# Experiment yielded a kick arse sauce



## pigglywiggly (Mar 22, 2014)

So this morning i felt like trying my hand at making another sauce. I must say i think this one turned out AMAZING! Here's the recipie, give it a try and let me know what you think.

Saute:
1/2 of a large onion
1 small red bell pepper
1 jalapeno
*used 2 turns of the pan of EVOO
when all were translucent i added
2T minced garlic
2T of rub(mix of salt,black pepper, cayanne pepper, db sugar, chili powder,paprika, onion powder, garlic powder, dry mustard, and cumin)

*sauteed over med heat

Turn heat to low and
Add:
1 1/2 C Ketchup
2T tomato paste (was planning to do 2 cups ketchup but ran out)
1/2 C brown mustard
1/2C molasses
1 1/2C dark brown sugar
2T worchhestire sauce
1/4C apple cider vinegar
1/4C pineapple juice
1/4C orange juice(with pulp but prob doesnt matter)
1/4C apple juice
2 nibs of bourbon(i used jim bean)
coarse ground fresh black pepper (didnt measure but pribably about a tablespoon)

Simmer slowly over low heat so as not to burn for about 1 1/2-2 hours. I increased heat very slowly and reached a simmer about an hour in and then simmered stirring frequently until reduced and thickened to my liking.

Added 1/2tsp of liquid smoke at the very end.

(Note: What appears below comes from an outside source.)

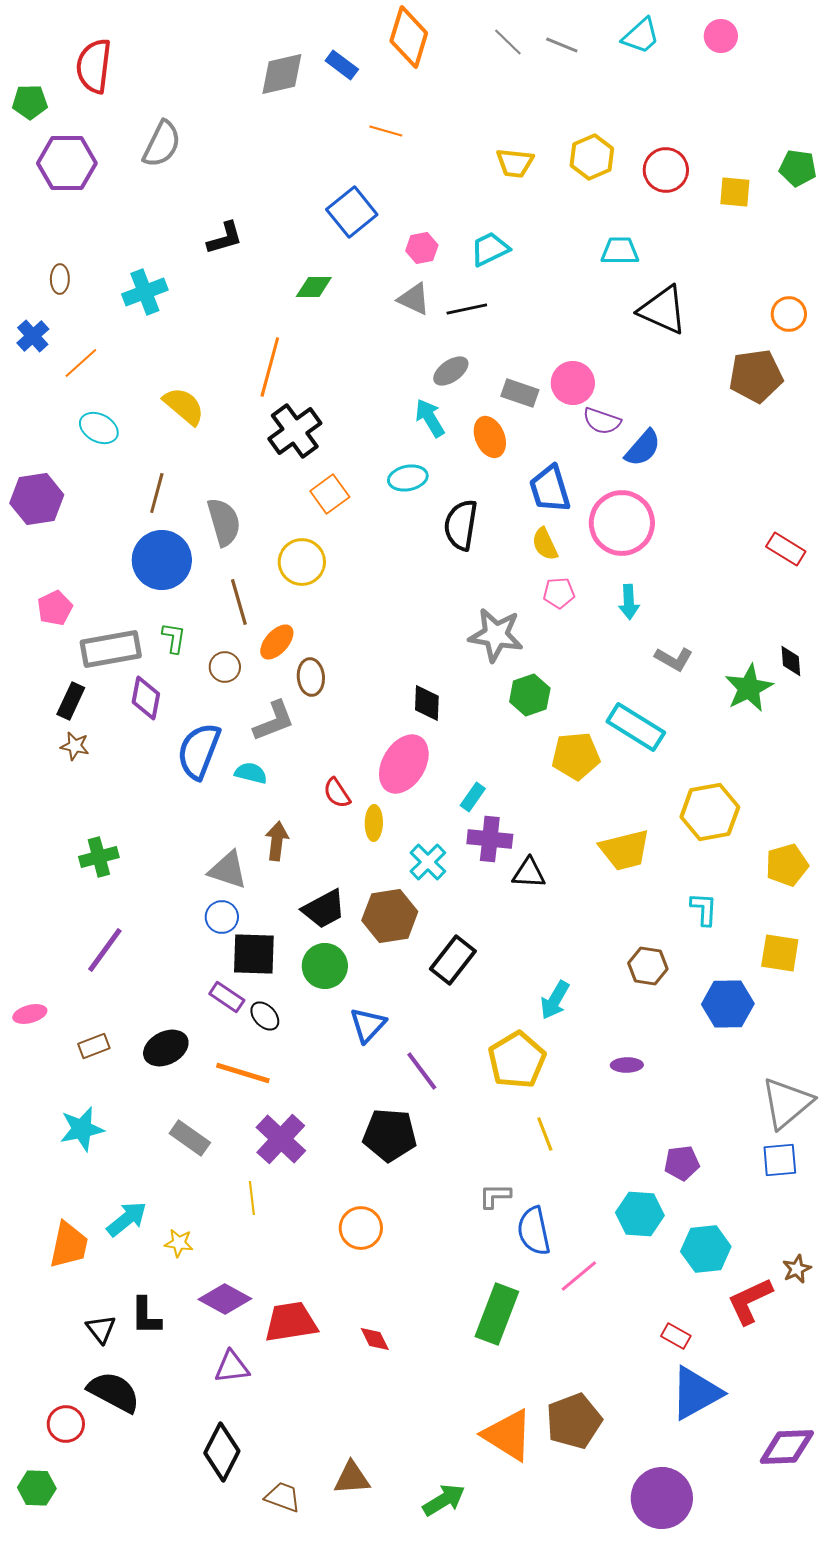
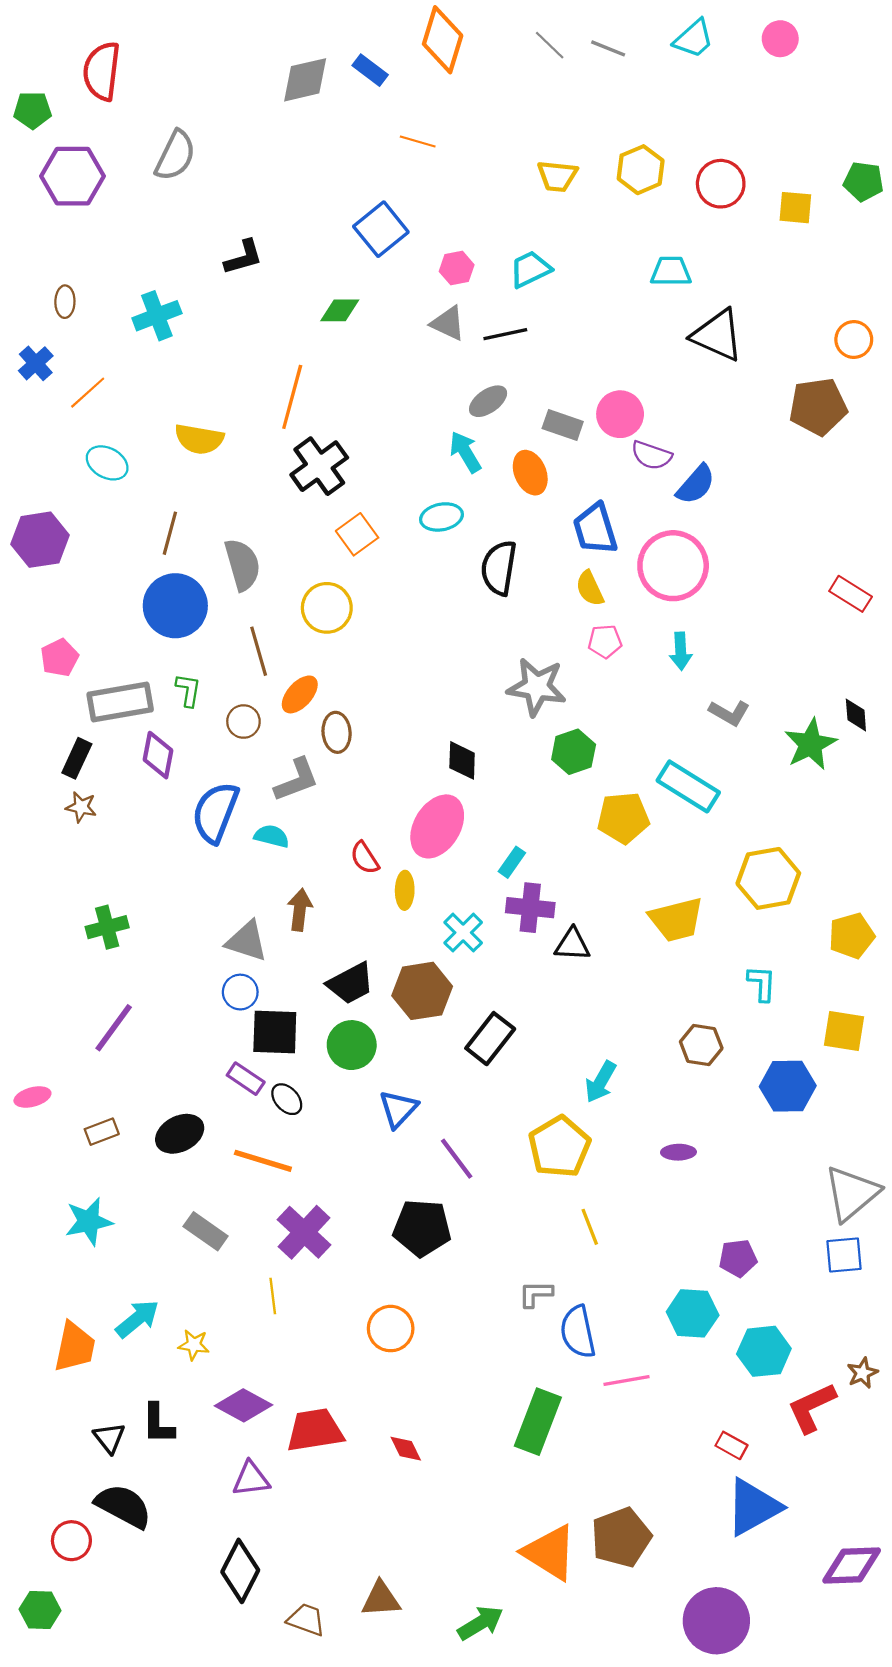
yellow semicircle: (184, 406) -> (199, 439), turned 150
pink line: (579, 1276) -> (627, 1381), turned 30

I think it turned out smack yo momma good! Will be going on some ribs here shortly. If you try it please let me know what you think.


----------



## pigglywiggly (Mar 22, 2014)

Oh, forgot to add that near te end i used an immersion blender to smooth it out a bit. A fiod processor etc would do the job as well.


----------